Excavate, Sort, Extract, and Separate: Interlune Core Intellectual Property

Interlune aims to be the first company to commercialize natural resources from space, starting with Helium-3 from the Moon. In time, we will harvest other resources such as industrial metals, rare Earth elements, and rocket propellants to support a long-term presence on the Moon and a robust in-space economy. 

A key aspect of the Interlune business model is the ability to focus on technology for harvesting space resources. Our team is developing the technology to do this on the Moon at scale. 

The Interlune Harvesting System

The Interlune harvesting system involves four key processes - excavating, sorting, extracting, and separating - with proprietary technology at every step. Importantly, the Interlune Harvester deposits processed regolith back onto the Moon's surface, leaving the surface looking like a tilled field. It is designed to be 100% robotic and to operate autonomously with remote human monitoring and intervention as needed.

The Interlune Harvester will use vision sensors and ground-penetrating radar to determine the optimum harvesting route plan. A robotic arm will move surface rocks that are too large to process. The harvester will alter course or pause excavation to get around obstacles that are too large to move or beneath the surface.

The Moon presents us with a challenging environment. Here are some of the critical considerations in developing technology for use on the Moon.

• Size and Mass: Current prices for delivery of payloads to the Moon on small commercial landers are on the order of $1 million per kilogram. This will improve substantially with the large lunar landers such as Starship (SpaceX) and Blue Moon (Blue Origin). Still, size and mass will always be critical considerations in designing our harvesting system. 
• Power Infrastructure: Large-scale harvesting operations on the Moon will require a lot of power, which requires a power infrastructure - a lunar power grid. The most straightforward way to obtain power in space is with solar panels, but this doesn’t help during lunar nights, which are more than 14 consecutive days long about 50% of the time. We must operate as efficiently as possible, but we must also devise methods of power storage or generation when the Sun isn’t visible.
• Gravity: Lunar gravity is about six times lower than on Earth, presenting unique challenges (as well as opportunities) in designing excavation or regolith conveyance systems. 
• Extreme Temperatures: Near the Moon's equator, temperatures range from -208 degrees Fahrenheit at night to 250 degrees Fahrenheit during the day. At the poles, NASA has measured temperatures as low as -410 degrees Fahrenheit.

--- What this exercise asks ---
**1)** Answer these questions from the Interlune page:
(a) Which resource does Interlune plan to harvest first?
(b) What two means will the Interlune Harvester use to determine its route plan?
(c) What is the lowest temperature NASA has measured at the Moon's poles?
**2)** Decide whether each statement agrees with the Interlune page. Answer yes or no, and quote the words of the page that settle it.
(a) The harvesting system is designed to need a human operator at all times.
(b) Lunar nights last more than 14 consecutive days about half the time.
(c) Lunar gravity is about six times higher than on Earth.
**3)** Copy the Interlune page between the words "The Interlune Harvester will" and "our harvesting system.", inclusive, substituting "mechanical arm" for "robotic arm".

--- Entries provided ---

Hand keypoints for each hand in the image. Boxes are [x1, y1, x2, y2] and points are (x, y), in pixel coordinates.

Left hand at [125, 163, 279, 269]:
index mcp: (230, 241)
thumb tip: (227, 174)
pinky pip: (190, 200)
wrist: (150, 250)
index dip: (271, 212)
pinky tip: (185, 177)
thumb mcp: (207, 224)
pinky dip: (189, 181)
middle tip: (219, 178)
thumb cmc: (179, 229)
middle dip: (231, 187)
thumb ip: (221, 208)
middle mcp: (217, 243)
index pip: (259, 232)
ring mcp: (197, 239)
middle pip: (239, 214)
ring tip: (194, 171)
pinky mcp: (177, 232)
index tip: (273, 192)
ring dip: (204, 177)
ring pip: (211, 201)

--- Replies ---
**1)**
(a) Helium-3 from the Moon.
(b) Vision sensors and ground-penetrating radar.
(c) -410 degrees Fahrenheit.

**2)**
(a) No: "It is designed to be 100% robotic and to operate autonomously with remote human monitoring and intervention as needed."
(b) Yes: "lunar nights, which are more than 14 consecutive days long about 50% of the time"
(c) No: "Lunar gravity is about six times lower than on Earth"

**3)**
The Interlune Harvester will use vision sensors and ground-penetrating radar to determine the optimum harvesting route plan. A mechanical arm will move surface rocks that are too large to process. The harvester will alter course or pause excavation to get around obstacles that are too large to move or beneath the surface.

The Moon presents us with a challenging environment. Here are some of the critical considerations in developing technology for use on the Moon.

• Size and Mass: Current prices for delivery of payloads to the Moon on small commercial landers are on the order of $1 million per kilogram. This will improve substantially with the large lunar landers such as Starship (SpaceX) and Blue Moon (Blue Origin). Still, size and mass will always be critical considerations in designing our harvesting system.